L’homme vint se placer devant une des larges fenêtres de la pièce, regardant au dehors les allers et venues de la populace.

« Je te charge de t’occuper de tout, Cerdan. Le manoir de chasse sera tout à fait approprié à l’éducation du garçon et sa mère devra y être heureuse aussi. Envoie la avec des suivantes, des domestiques, tout ce qu’elle désirera. C’est la mère de mon fils, Cerdan, ne l’oublie jamais. Jamais. »
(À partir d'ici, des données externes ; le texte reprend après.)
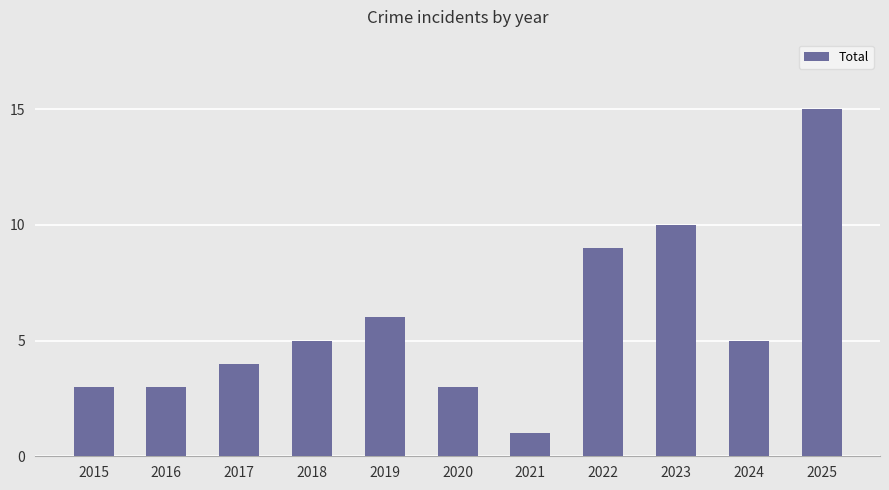

Reading right to left, transcribe all the data shown in this chart.

15	5	10	9	1	3	6	5	4	3	3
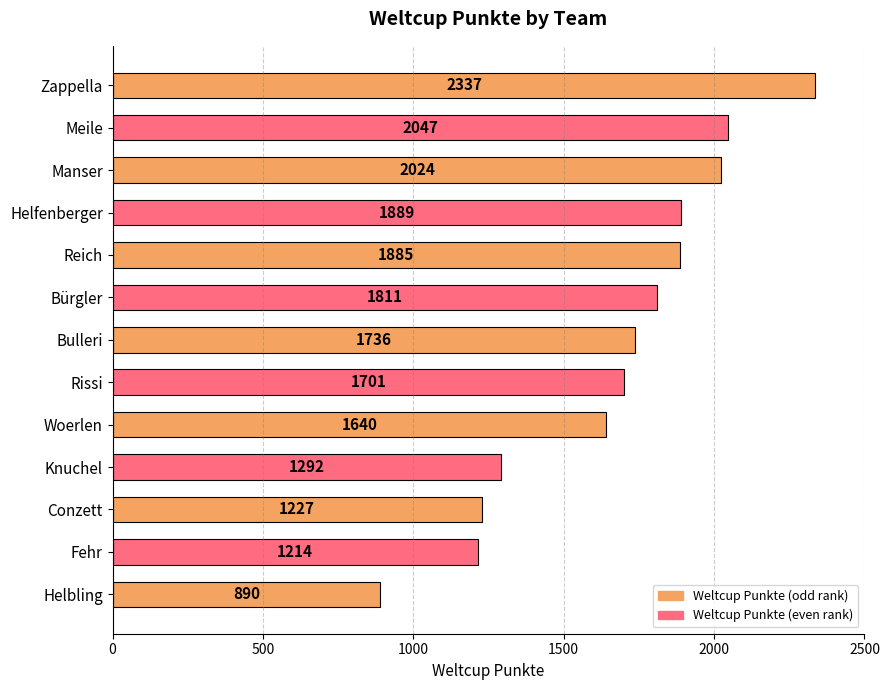

Reading top to bottom, what are all the values shown in this chart?

Zappella=2337	Meile=2047	Manser=2024	Helfenberger=1889	Reich=1885	Bürgler=1811	Bulleri=1736	Rissi=1701	Woerlen=1640	Knuchel=1292	Conzett=1227	Fehr=1214	Helbling=890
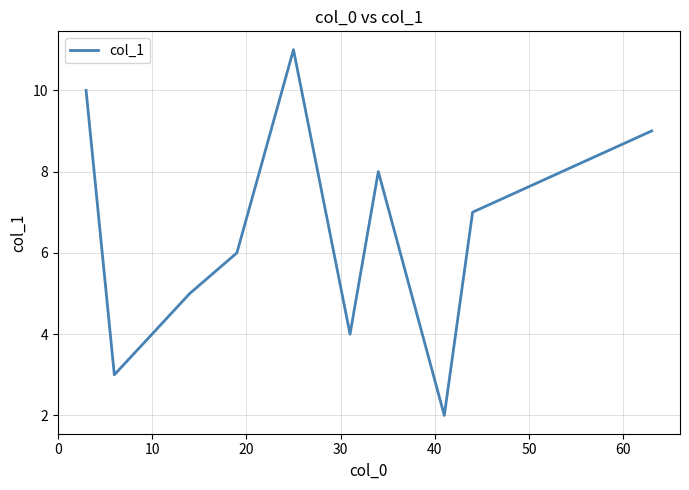

What is the difference between the maximum and minimum values?

9.0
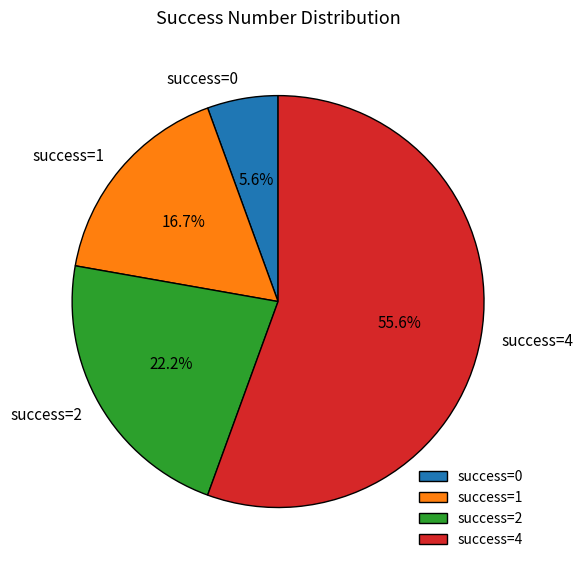

How many slices are in this pie chart?

4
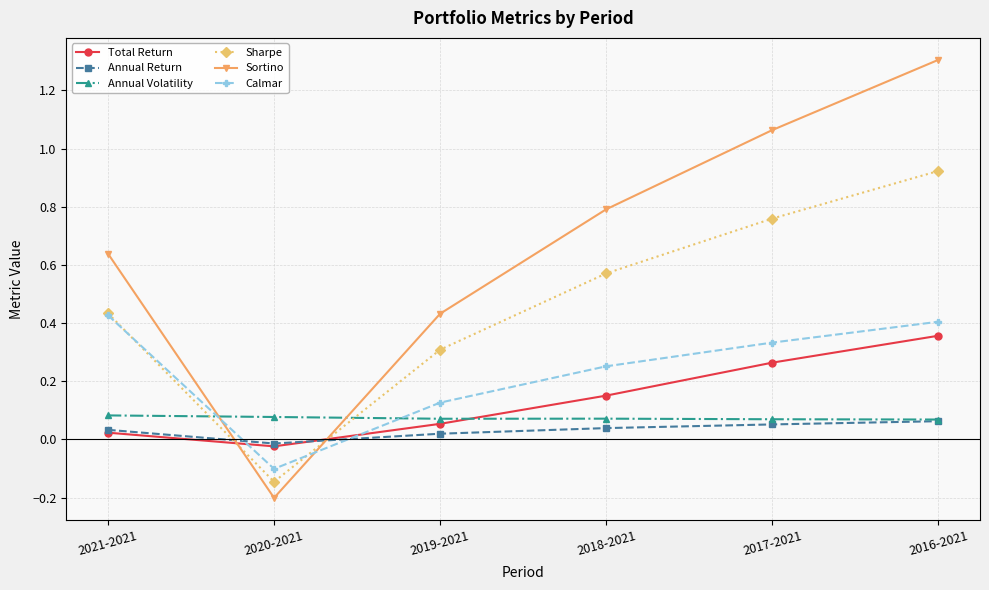

At which category does the chart reach its peak across all series?

2016-2021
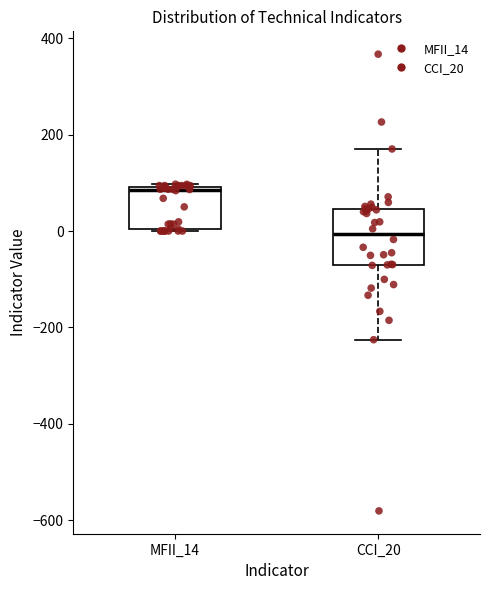

Reading left to right, read every box against the y-axis: the position of its median line, the range the box covers, and the ends of its whiskers. The values are not printed on the chart, so give them approximately, as read against the axis.

MFII_14: median 80, box 0 to 100, whiskers 0 to 100
CCI_20: median 0, box -80 to 40, whiskers -220 to 180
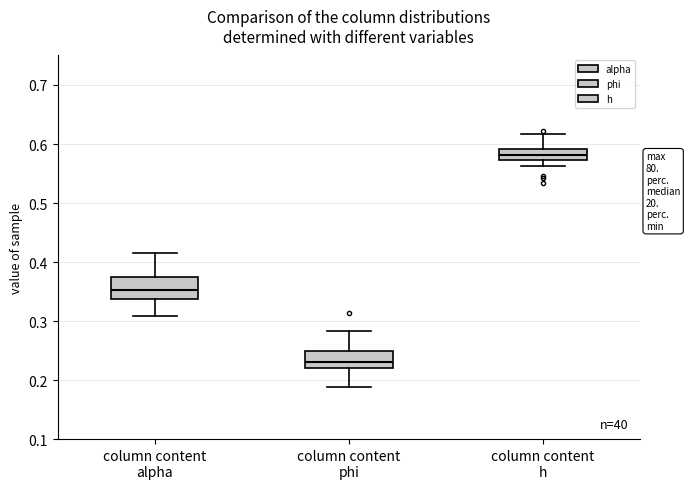

Which box's median line is the highest?

column content h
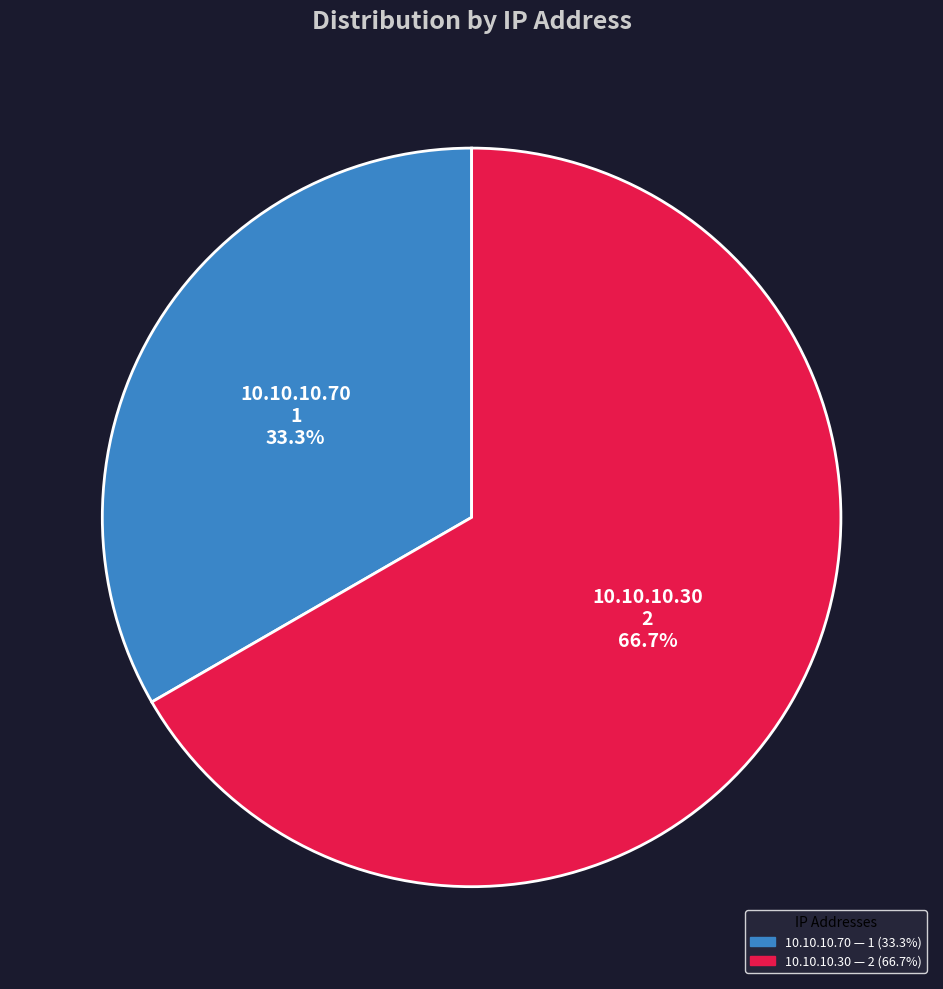

What is the ratio of the value at 10.10.10.30 to the value at 10.10.10.70?

2.0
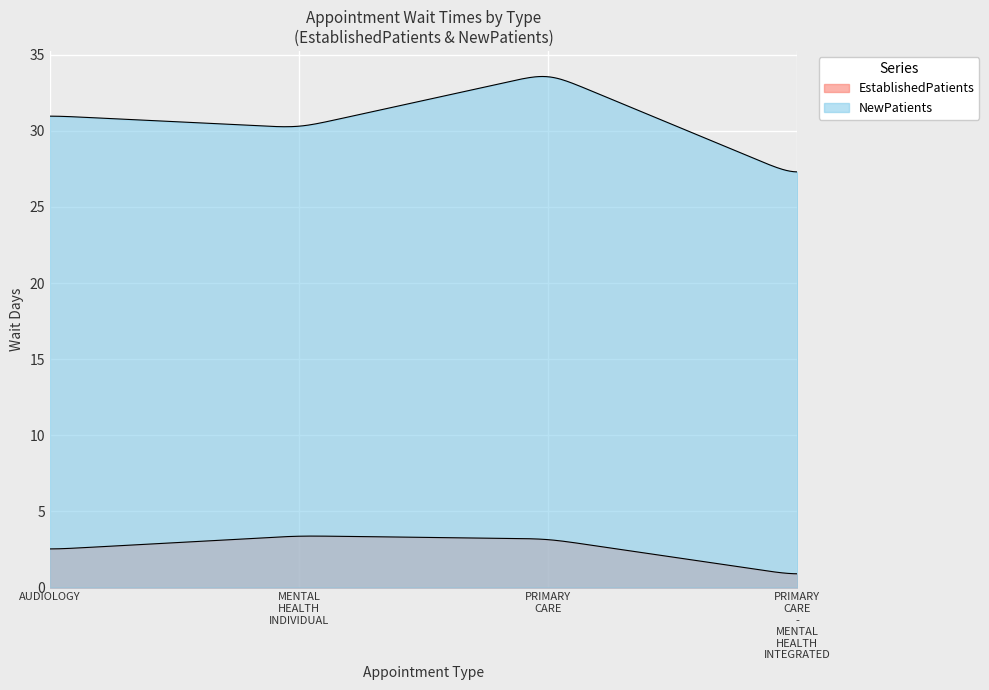

What position from the right is PRIMARY CARE - MENTAL HEALTH INTEGRATED?

1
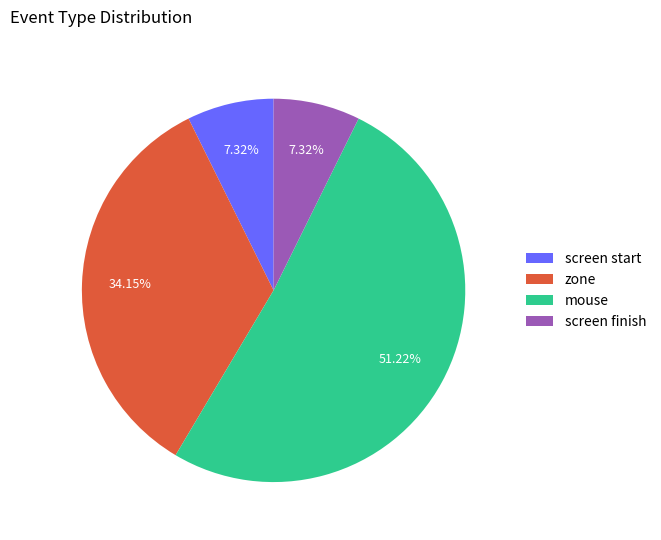

Which category has the biggest portion of the pie?

mouse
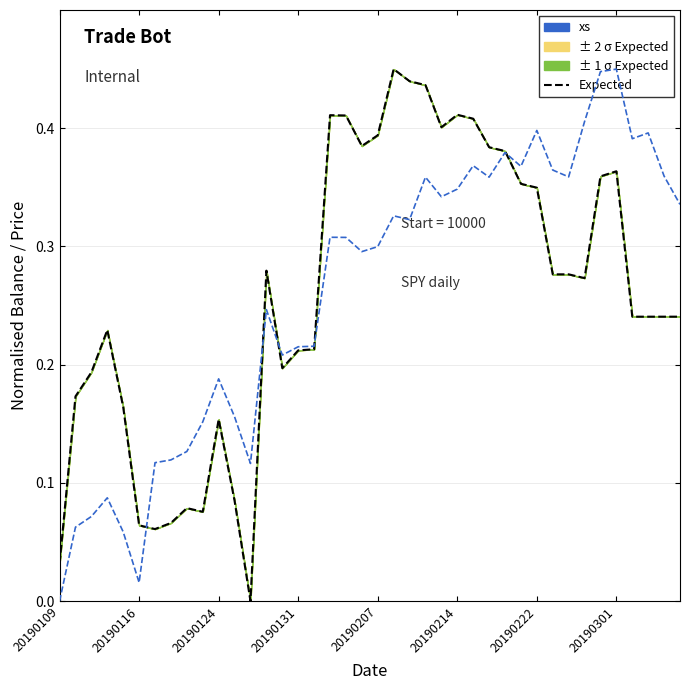

At which category is the sum across all series the highest?

20190301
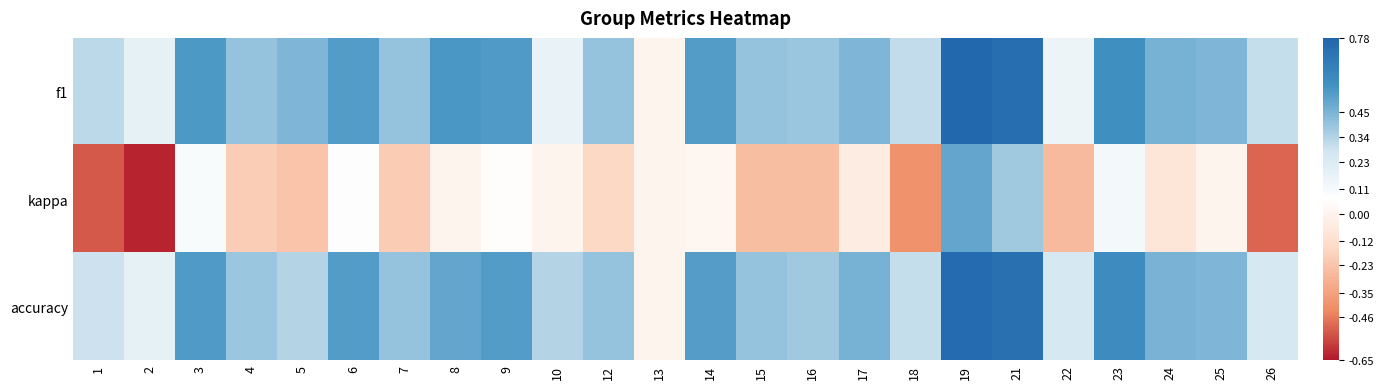

What is the difference between the highest and lowest values at 5?

0.7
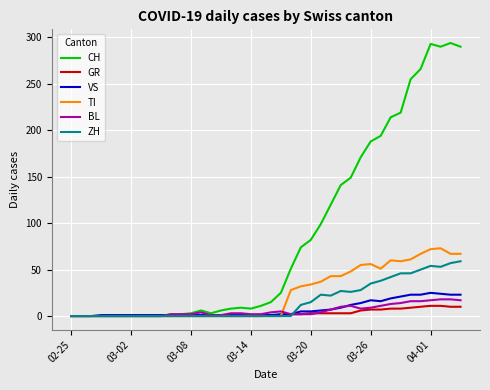

How many values in the CH series are below 15?

20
Il avait prononcé ce dernier mot avec une intensité telle qu’une chape de plomb sembla s’abattre sur Cerdan. Le conseiller se retira en multipliant les courbettes jusqu’à la porte qu’il referma prestement derrière lui. Dans le bureau, l’homme n’avait pas bougé.

***

« … que je m’en débarrasse… m’en débarrasse… m'en... débarrasse... »Encore et encore, ces mots tournaient dans ma tête, jusqu'à l'obsession. Alors que j’allais le retrouver, emplie d’une heureuse insouciance que je ne connaîtrai plus jamais, je m’étais arrêtée net  dans le couloir qui menait à son bureau ; sa voix forte traversant la porte en chêne avait emplis les traverses du palais, résonné sous les voûtes, rebondis sur les corniches, m’avait transpercé. C’était sa voix, la sienne, celle du père de mon enfant ! « … que je m’en débarrasse… » Ce soir-là, une partie de moi mourût, je crois. Je tombais dans un puits dont je ne voyais pas le fond, éveillée mais sans l’être vraiment, consciente mais l’esprit embrumé. Plus rien ne serait comme avant ce jour « … que je me débarrasse de mon fils…  » Comment pouvait-il seulement penser ça... ?!

Plus tard je l’ai vu. Je suis retourné à ma chambre. Je n’ai pas osé lui en parler, pas voulu ; ainsi il veut se débarrasser de la gêne que nous sommes. Nulle autre explication possible. Après ces quelques mots que j'avais capturés par hasard, après cette révélation, mon esprit enfiévré n’avait plus que cette seule idée en tête. Faire attention. Etre prudente. Rester sur mes gardes. C'était MON fils désormais, à moi seule. Plus le sien. Définitivement.